§ Problem: Every record below is to be retyped exactly, with the pictures left out.
++++ Supplied data
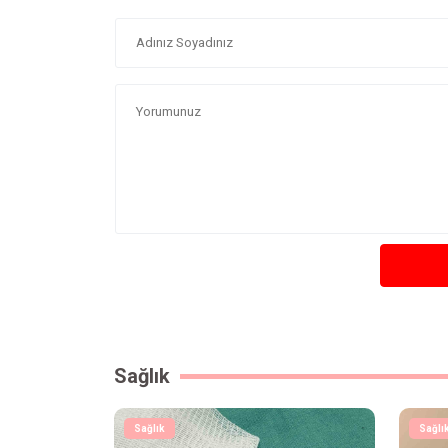
Sağlık
Sağlık
Sağlı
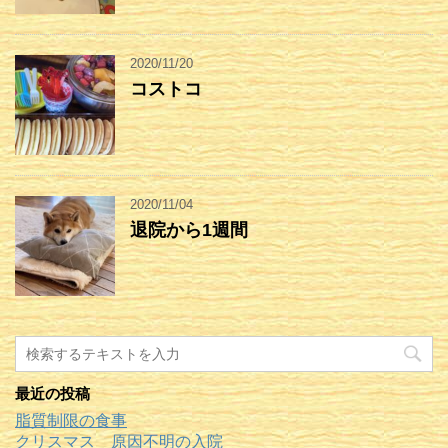
2020/11/20
コストコ
2020/11/04
退院から1週間
最近の投稿
脂質制限の食事
クリスマス 原因不明の入院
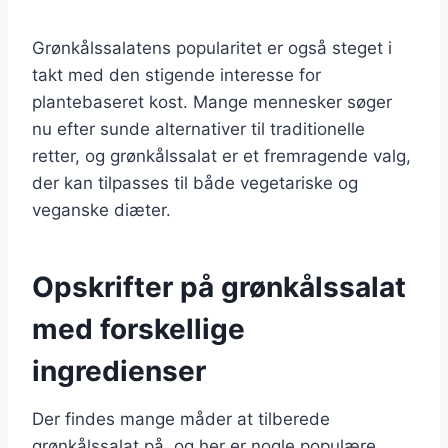
Grønkålssalatens popularitet er også steget i
takt med den stigende interesse for
plantebaseret kost. Mange mennesker søger
nu efter sunde alternativer til traditionelle
retter, og grønkålssalat er et fremragende valg,
der kan tilpasses til både vegetariske og
veganske diæter.
Opskrifter på grønkålssalat
med forskellige
ingredienser
Der findes mange måder at tilberede
grønkålssalat på, og her er nogle populære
++++++++
§ Answer for the task:
Sağlık
Sağlık
Sağlı
2020/11/20
コストコ
2020/11/04
退院から1週間
最近の投稿
脂質制限の食事
クリスマス 原因不明の入院
Grønkålssalatens popularitet er også steget i
takt med den stigende interesse for
plantebaseret kost. Mange mennesker søger
nu efter sunde alternativer til traditionelle
retter, og grønkålssalat er et fremragende valg,
der kan tilpasses til både vegetariske og
veganske diæter.
Opskrifter på grønkålssalat
med forskellige
ingredienser
Der findes mange måder at tilberede
grønkålssalat på, og her er nogle populære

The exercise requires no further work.